What is expected:
Only what runs from the line with "echt op de werkvloer landen." to the end of the data should appear in the answer, exactly as written and without pictures.

Record excerpts:
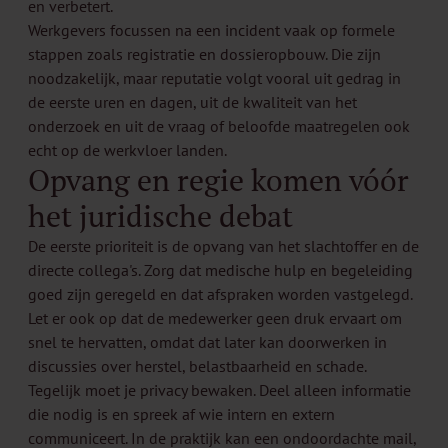
en verbetert.
Werkgevers focussen na een incident vaak op formele
stappen zoals registratie en dossieropbouw. Die zijn
noodzakelijk, maar reputatie volgt vooral uit gedrag in
de eerste uren en dagen, uit de kwaliteit van het
onderzoek en uit de vraag of beloofde maatregelen ook
echt op de werkvloer landen.
Opvang en regie komen vóór
het juridische debat
De eerste prioriteit is de opvang van het slachtoffer en de
directe collega's. Zorg dat medische hulp en begeleiding
goed zijn geregeld en dat afspraken worden vastgelegd.
Let er ook op dat de medewerker geen druk ervaart om
snel te hervatten, omdat dat later kan doorwerken in
discussies over herstel, belastbaarheid en schade.
Tegelijk moet je privacy bewaken. Deel alleen informatie
die nodig is en spreek af wie intern en extern
communiceert. In de praktijk kan een ondoordachte mail,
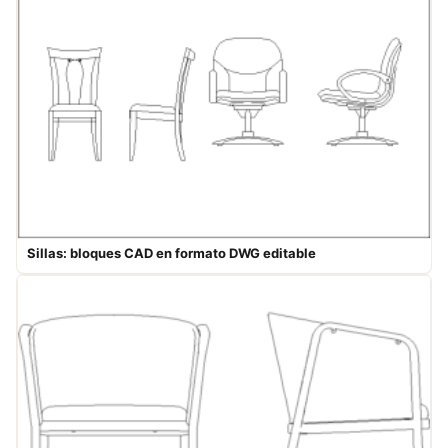
Sillas: bloques CAD en formato DWG editable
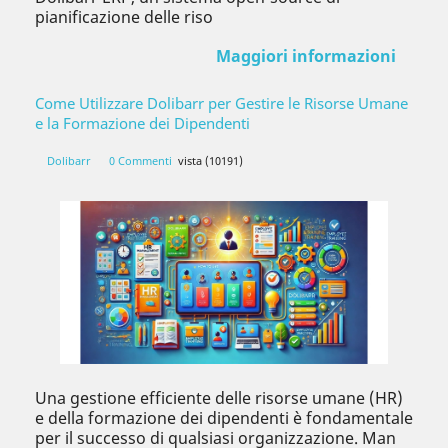
pianificazione delle riso
Maggiori informazioni
Come Utilizzare Dolibarr per Gestire le Risorse Umane
e la Formazione dei Dipendenti
Dolibarr
0 Commenti
vista (10191)
Una gestione efficiente delle risorse umane (HR)
e della formazione dei dipendenti è fondamentale
per il successo di qualsiasi organizzazione. Man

Answer space:
echt op de werkvloer landen.
Opvang en regie komen vóór
het juridische debat
De eerste prioriteit is de opvang van het slachtoffer en de
directe collega's. Zorg dat medische hulp en begeleiding
goed zijn geregeld en dat afspraken worden vastgelegd.
Let er ook op dat de medewerker geen druk ervaart om
snel te hervatten, omdat dat later kan doorwerken in
discussies over herstel, belastbaarheid en schade.
Tegelijk moet je privacy bewaken. Deel alleen informatie
die nodig is en spreek af wie intern en extern
communiceert. In de praktijk kan een ondoordachte mail,
Sillas: bloques CAD en formato DWG editable
pianificazione delle riso
Maggiori informazioni
Come Utilizzare Dolibarr per Gestire le Risorse Umane
e la Formazione dei Dipendenti
Dolibarr
0 Commenti
vista (10191)
Una gestione efficiente delle risorse umane (HR)
e della formazione dei dipendenti è fondamentale
per il successo di qualsiasi organizzazione. Man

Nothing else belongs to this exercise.